(Beginning of SUPPLIED MATERIAL)
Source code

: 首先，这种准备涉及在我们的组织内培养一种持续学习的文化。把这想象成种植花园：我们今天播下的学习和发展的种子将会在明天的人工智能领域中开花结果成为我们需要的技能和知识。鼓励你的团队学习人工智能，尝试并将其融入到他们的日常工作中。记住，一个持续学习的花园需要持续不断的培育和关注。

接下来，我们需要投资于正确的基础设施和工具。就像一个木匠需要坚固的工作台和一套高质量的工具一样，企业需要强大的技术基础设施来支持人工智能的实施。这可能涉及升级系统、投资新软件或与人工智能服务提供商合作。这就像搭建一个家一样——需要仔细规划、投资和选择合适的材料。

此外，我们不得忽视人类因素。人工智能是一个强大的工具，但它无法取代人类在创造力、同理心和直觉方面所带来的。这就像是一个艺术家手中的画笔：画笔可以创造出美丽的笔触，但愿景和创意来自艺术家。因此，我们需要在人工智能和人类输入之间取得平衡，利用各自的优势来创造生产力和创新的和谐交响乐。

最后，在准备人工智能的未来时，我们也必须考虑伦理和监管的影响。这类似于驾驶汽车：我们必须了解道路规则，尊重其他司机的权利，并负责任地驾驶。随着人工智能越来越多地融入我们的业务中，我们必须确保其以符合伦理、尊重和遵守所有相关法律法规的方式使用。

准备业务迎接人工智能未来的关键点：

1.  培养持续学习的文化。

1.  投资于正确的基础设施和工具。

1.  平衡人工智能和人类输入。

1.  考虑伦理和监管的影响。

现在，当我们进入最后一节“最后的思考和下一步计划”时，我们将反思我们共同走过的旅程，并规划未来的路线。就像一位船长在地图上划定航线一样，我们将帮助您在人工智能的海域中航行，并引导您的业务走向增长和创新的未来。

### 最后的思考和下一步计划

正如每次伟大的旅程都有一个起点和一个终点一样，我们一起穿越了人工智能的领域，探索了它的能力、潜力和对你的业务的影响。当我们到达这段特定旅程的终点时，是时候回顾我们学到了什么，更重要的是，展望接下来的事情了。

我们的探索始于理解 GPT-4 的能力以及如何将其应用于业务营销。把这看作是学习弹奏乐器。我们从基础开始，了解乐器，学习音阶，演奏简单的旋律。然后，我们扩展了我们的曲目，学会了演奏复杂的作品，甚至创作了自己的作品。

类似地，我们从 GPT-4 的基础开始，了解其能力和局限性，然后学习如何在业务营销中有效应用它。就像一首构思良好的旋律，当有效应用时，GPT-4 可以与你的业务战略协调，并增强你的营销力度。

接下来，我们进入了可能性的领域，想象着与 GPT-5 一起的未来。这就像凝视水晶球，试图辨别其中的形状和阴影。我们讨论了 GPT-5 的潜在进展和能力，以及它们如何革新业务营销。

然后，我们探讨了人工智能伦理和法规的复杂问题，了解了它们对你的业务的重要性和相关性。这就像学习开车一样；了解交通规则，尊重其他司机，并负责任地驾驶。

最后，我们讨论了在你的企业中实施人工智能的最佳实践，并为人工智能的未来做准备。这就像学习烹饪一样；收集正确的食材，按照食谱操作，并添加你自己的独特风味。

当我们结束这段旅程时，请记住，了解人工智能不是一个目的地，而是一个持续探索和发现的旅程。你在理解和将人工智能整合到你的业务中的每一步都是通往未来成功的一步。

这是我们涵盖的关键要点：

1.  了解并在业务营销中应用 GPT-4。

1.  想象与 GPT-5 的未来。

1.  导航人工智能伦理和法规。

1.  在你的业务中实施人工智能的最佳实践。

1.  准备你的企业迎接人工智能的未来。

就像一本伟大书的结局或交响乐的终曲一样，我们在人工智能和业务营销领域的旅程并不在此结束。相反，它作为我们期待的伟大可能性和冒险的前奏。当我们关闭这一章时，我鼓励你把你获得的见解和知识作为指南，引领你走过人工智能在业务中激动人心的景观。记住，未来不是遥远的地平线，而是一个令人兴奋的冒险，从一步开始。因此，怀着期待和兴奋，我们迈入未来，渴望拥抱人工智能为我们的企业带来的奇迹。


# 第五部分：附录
(End of SUPPLIED MATERIAL)
TASK PROMPT: Exactly as they stand, restate all the lines of the listing.

YOUR RESPONSE:
Source code

: 首先，这种准备涉及在我们的组织内培养一种持续学习的文化。把这想象成种植花园：我们今天播下的学习和发展的种子将会在明天的人工智能领域中开花结果成为我们需要的技能和知识。鼓励你的团队学习人工智能，尝试并将其融入到他们的日常工作中。记住，一个持续学习的花园需要持续不断的培育和关注。

接下来，我们需要投资于正确的基础设施和工具。就像一个木匠需要坚固的工作台和一套高质量的工具一样，企业需要强大的技术基础设施来支持人工智能的实施。这可能涉及升级系统、投资新软件或与人工智能服务提供商合作。这就像搭建一个家一样——需要仔细规划、投资和选择合适的材料。

此外，我们不得忽视人类因素。人工智能是一个强大的工具，但它无法取代人类在创造力、同理心和直觉方面所带来的。这就像是一个艺术家手中的画笔：画笔可以创造出美丽的笔触，但愿景和创意来自艺术家。因此，我们需要在人工智能和人类输入之间取得平衡，利用各自的优势来创造生产力和创新的和谐交响乐。

最后，在准备人工智能的未来时，我们也必须考虑伦理和监管的影响。这类似于驾驶汽车：我们必须了解道路规则，尊重其他司机的权利，并负责任地驾驶。随着人工智能越来越多地融入我们的业务中，我们必须确保其以符合伦理、尊重和遵守所有相关法律法规的方式使用。

准备业务迎接人工智能未来的关键点：

1.  培养持续学习的文化。

1.  投资于正确的基础设施和工具。

1.  平衡人工智能和人类输入。

1.  考虑伦理和监管的影响。

现在，当我们进入最后一节“最后的思考和下一步计划”时，我们将反思我们共同走过的旅程，并规划未来的路线。就像一位船长在地图上划定航线一样，我们将帮助您在人工智能的海域中航行，并引导您的业务走向增长和创新的未来。

### 最后的思考和下一步计划

正如每次伟大的旅程都有一个起点和一个终点一样，我们一起穿越了人工智能的领域，探索了它的能力、潜力和对你的业务的影响。当我们到达这段特定旅程的终点时，是时候回顾我们学到了什么，更重要的是，展望接下来的事情了。

我们的探索始于理解 GPT-4 的能力以及如何将其应用于业务营销。把这看作是学习弹奏乐器。我们从基础开始，了解乐器，学习音阶，演奏简单的旋律。然后，我们扩展了我们的曲目，学会了演奏复杂的作品，甚至创作了自己的作品。

类似地，我们从 GPT-4 的基础开始，了解其能力和局限性，然后学习如何在业务营销中有效应用它。就像一首构思良好的旋律，当有效应用时，GPT-4 可以与你的业务战略协调，并增强你的营销力度。

接下来，我们进入了可能性的领域，想象着与 GPT-5 一起的未来。这就像凝视水晶球，试图辨别其中的形状和阴影。我们讨论了 GPT-5 的潜在进展和能力，以及它们如何革新业务营销。

然后，我们探讨了人工智能伦理和法规的复杂问题，了解了它们对你的业务的重要性和相关性。这就像学习开车一样；了解交通规则，尊重其他司机，并负责任地驾驶。

最后，我们讨论了在你的企业中实施人工智能的最佳实践，并为人工智能的未来做准备。这就像学习烹饪一样；收集正确的食材，按照食谱操作，并添加你自己的独特风味。

当我们结束这段旅程时，请记住，了解人工智能不是一个目的地，而是一个持续探索和发现的旅程。你在理解和将人工智能整合到你的业务中的每一步都是通往未来成功的一步。

这是我们涵盖的关键要点：

1.  了解并在业务营销中应用 GPT-4。

1.  想象与 GPT-5 的未来。

1.  导航人工智能伦理和法规。

1.  在你的业务中实施人工智能的最佳实践。

1.  准备你的企业迎接人工智能的未来。

就像一本伟大书的结局或交响乐的终曲一样，我们在人工智能和业务营销领域的旅程并不在此结束。相反，它作为我们期待的伟大可能性和冒险的前奏。当我们关闭这一章时，我鼓励你把你获得的见解和知识作为指南，引领你走过人工智能在业务中激动人心的景观。记住，未来不是遥远的地平线，而是一个令人兴奋的冒险，从一步开始。因此，怀着期待和兴奋，我们迈入未来，渴望拥抱人工智能为我们的企业带来的奇迹。


# 第五部分：附录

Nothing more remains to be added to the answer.